Given instruction A — Reproduce the rows below word for word, starting at their first line and stopping after the line that contains "v(28.58, 0) *".

---------- Quoted text

Nvidia’s H100: Funny L2, and Tons of Bandwidth

Nvidia’s H100: Funny L2, and Tons of Bandwidth

GPUs started out as devices meant purely for graphics rendering, but their highly parallel nature made them attractive for certain compute tasks too. As the GPU compute scene grew over the past couple decades, Nvidia made massive investments to capture the compute market. Part of this involved recognizing that compute tasks have different needs than graphics tasks, and diverging their GPU lineup to better target each market.

H100 is the latest member of Nvidia’s line of compute-oriented GPUs. It uses the Hopper architecture, and is built on a massive 814 mm2 die using TSMC’s 4N process with 80 billion transistors. This giant die implements 144 Streaming Multiprocessors (SMs), 60 MB of L2 cache, and 12 512-bit HBM memory controllers. We’re testing H100’s PCIe version on Lambda Cloud, which enables 114 of those SMs, 50 MB of L2 cache, and 10 HBM2 memory controllers. The card can draw up to 350 W.

Nvidia’s rendering of H100 in the SXM form factor, from the H100 whitepaper

Nvidia also offers a SXM form factor H100, which can draw up to 700W and has 132 SMs enabled. The SXM H100 also uses HBM3 memory, providing additional bandwidth to feed those extra shaders.

H100A100Reported Device NameH100 PCIeA100-SXM4-40GBCPUIntel Xeon Platinum 8480+AMD EPYC 7J13Max Core Boost Clock1755 MHz1410 MHzIdle Core Clock345 MHz210 MHzMemory Clock (Does not change under load)1593 MHz1215 MHzI also did some limited testing on an A100 instance for comparison purposes

Brief Note on Clock Speeds

The H100 features a much higher boost clock than the A100. When microbenchmarking, the H100 occasionally dropped down to as low as 1395 MHz, or just under 80% of its maximum boost clock. Other metrics from nvidia-smi suggest we could be hitting a power limit, particularly when pulling data from L2. The H100 PCIe version has a power limit of 350W, and gets right up against that when bandwidth testing.

Server cooling is able to keep the H100 at a very low temperature, even when the GPU is sucking down over 300W. Memory temperatures are a bit higher, but still well within reason.

A100 saw different behavior. Core clocks went to 1410 MHz under load and stays there. Power draw is also quite high, but the SXM4 version of A100 has a higher 400W power limit. Probably because of that, we don’t see any clock speed drops even as power draw passes 350W.

Like H100, A100 enjoys very low core temperatures. Passively cooled cards seem to thrive in a server chassis with plenty of airflow. A100’s memory temperatures are also lower than H100’s.

--------------------

Given instruction B — In the H100 article, how many Streaming Multiprocessors are enabled on the PCIe version of H100 that was tested?

---------- Available data

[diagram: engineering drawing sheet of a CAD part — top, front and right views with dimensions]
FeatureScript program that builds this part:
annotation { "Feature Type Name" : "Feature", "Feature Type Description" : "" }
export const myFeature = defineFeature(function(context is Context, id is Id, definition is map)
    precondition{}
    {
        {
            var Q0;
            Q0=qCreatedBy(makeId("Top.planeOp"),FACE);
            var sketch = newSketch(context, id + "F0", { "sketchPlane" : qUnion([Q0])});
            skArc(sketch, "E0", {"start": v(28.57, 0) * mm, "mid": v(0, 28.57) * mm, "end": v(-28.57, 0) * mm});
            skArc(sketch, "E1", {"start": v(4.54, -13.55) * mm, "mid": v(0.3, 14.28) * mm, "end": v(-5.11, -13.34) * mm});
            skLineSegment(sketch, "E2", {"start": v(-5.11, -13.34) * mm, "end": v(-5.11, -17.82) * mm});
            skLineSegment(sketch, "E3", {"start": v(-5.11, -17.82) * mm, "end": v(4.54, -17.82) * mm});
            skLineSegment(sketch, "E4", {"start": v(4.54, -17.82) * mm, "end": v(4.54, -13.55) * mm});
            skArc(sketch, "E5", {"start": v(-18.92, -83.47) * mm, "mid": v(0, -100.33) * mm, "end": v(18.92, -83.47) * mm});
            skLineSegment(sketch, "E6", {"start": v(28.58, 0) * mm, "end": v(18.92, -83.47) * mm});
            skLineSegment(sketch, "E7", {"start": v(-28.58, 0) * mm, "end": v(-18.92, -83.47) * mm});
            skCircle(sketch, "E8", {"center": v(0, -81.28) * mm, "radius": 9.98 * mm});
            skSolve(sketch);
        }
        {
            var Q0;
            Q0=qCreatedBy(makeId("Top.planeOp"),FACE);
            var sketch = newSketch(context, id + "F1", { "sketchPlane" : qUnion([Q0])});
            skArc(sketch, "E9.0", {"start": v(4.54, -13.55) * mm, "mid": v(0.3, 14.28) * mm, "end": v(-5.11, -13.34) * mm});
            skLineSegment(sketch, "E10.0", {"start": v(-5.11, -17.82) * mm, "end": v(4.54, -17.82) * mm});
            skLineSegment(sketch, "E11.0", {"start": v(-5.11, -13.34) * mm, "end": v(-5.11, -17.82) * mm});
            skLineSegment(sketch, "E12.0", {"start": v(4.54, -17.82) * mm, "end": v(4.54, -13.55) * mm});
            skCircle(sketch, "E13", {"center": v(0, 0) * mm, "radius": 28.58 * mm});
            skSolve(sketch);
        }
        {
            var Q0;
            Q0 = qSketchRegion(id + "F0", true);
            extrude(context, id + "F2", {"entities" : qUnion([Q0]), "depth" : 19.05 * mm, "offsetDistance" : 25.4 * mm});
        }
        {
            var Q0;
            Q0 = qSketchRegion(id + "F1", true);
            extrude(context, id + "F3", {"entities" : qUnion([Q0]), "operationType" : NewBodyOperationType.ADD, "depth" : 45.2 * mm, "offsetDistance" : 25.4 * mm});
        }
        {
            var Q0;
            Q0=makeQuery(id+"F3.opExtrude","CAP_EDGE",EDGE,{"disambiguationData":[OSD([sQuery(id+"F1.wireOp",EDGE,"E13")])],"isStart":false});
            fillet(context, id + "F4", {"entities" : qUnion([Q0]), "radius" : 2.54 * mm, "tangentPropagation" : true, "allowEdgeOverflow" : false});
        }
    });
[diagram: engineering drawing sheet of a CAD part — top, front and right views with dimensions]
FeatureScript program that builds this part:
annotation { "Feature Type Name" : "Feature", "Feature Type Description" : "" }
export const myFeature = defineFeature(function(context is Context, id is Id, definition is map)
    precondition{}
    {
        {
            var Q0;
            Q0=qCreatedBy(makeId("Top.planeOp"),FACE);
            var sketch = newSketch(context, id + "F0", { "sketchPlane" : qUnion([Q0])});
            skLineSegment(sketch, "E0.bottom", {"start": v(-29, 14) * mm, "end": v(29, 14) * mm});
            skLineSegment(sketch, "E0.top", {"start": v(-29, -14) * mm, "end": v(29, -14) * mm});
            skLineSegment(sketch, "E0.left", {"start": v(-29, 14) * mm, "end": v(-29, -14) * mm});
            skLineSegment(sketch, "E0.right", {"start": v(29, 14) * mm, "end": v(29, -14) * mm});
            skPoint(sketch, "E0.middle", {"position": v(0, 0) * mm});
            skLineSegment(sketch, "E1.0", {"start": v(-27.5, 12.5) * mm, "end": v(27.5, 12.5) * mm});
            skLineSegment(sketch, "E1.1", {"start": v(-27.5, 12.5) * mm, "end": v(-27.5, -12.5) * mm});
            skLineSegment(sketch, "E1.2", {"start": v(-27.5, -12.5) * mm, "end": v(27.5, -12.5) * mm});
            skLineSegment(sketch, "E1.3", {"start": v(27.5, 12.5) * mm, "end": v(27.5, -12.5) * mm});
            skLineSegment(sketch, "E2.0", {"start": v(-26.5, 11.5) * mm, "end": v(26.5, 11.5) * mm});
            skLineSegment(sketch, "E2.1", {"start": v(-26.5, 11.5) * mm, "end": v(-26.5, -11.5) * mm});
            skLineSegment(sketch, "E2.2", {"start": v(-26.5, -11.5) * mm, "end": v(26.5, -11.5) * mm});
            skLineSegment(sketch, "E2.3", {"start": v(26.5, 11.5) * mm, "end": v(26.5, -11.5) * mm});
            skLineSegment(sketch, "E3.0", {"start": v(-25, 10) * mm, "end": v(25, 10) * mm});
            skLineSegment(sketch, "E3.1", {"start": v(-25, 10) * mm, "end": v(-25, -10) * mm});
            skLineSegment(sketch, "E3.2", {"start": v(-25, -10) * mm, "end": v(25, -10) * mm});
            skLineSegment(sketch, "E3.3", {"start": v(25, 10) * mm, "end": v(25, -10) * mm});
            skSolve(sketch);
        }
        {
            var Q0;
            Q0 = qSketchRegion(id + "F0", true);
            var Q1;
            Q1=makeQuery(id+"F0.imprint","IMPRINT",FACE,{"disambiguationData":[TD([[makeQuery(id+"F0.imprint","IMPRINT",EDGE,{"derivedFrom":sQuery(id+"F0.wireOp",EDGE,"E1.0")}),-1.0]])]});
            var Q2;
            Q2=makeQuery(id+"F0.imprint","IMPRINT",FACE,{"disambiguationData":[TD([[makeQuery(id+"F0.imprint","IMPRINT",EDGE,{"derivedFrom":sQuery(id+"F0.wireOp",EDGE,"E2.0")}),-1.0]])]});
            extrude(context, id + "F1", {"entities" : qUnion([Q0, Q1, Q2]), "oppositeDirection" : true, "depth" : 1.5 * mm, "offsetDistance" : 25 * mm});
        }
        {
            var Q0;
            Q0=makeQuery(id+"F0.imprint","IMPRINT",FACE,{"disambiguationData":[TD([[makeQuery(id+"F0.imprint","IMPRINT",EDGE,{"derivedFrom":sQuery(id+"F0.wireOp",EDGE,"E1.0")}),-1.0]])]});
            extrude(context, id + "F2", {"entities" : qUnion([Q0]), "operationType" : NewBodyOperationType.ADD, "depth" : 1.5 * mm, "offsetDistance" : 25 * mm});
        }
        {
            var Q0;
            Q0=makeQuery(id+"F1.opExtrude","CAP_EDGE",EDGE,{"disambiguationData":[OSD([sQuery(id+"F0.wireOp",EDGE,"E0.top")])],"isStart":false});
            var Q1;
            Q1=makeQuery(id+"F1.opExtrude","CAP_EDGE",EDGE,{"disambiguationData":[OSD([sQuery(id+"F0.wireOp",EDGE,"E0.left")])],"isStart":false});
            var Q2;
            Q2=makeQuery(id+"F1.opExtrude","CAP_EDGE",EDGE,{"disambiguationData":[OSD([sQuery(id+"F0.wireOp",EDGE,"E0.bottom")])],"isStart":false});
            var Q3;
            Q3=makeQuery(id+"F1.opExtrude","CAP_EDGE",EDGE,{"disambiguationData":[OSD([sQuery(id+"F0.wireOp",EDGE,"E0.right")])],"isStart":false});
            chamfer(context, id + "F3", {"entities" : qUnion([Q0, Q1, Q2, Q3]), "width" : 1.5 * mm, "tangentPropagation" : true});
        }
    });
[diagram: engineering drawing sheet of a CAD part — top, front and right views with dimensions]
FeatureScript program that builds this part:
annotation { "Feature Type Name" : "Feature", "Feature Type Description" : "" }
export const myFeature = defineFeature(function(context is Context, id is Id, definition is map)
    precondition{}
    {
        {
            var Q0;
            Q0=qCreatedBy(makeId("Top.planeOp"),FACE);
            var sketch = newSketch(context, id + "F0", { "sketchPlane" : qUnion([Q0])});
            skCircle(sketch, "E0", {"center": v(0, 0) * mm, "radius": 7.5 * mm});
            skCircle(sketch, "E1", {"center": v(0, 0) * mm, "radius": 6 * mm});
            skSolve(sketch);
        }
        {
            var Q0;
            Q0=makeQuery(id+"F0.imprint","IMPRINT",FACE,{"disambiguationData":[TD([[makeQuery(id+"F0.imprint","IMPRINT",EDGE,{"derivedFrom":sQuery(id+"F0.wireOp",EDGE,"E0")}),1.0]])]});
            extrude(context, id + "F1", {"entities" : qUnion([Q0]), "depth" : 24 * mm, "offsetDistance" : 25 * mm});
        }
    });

--------------------

Full output A —
[diagram: engineering drawing sheet of a CAD part — top, front and right views with dimensions]
FeatureScript program that builds this part:
annotation { "Feature Type Name" : "Feature", "Feature Type Description" : "" }
export const myFeature = defineFeature(function(context is Context, id is Id, definition is map)
    precondition{}
    {
        {
            var Q0;
            Q0=qCreatedBy(makeId("Top.planeOp"),FACE);
            var sketch = newSketch(context, id + "F0", { "sketchPlane" : qUnion([Q0])});
            skArc(sketch, "E0", {"start": v(28.57, 0) * mm, "mid": v(0, 28.57) * mm, "end": v(-28.57, 0) * mm});
            skArc(sketch, "E1", {"start": v(4.54, -13.55) * mm, "mid": v(0.3, 14.28) * mm, "end": v(-5.11, -13.34) * mm});
            skLineSegment(sketch, "E2", {"start": v(-5.11, -13.34) * mm, "end": v(-5.11, -17.82) * mm});
            skLineSegment(sketch, "E3", {"start": v(-5.11, -17.82) * mm, "end": v(4.54, -17.82) * mm});
            skLineSegment(sketch, "E4", {"start": v(4.54, -17.82) * mm, "end": v(4.54, -13.55) * mm});
            skArc(sketch, "E5", {"start": v(-18.92, -83.47) * mm, "mid": v(0, -100.33) * mm, "end": v(18.92, -83.47) * mm});
            skLineSegment(sketch, "E6", {"start": v(28.58, 0) * mm, "end": v(18.92, -83.47) * mm});

Full output B — 114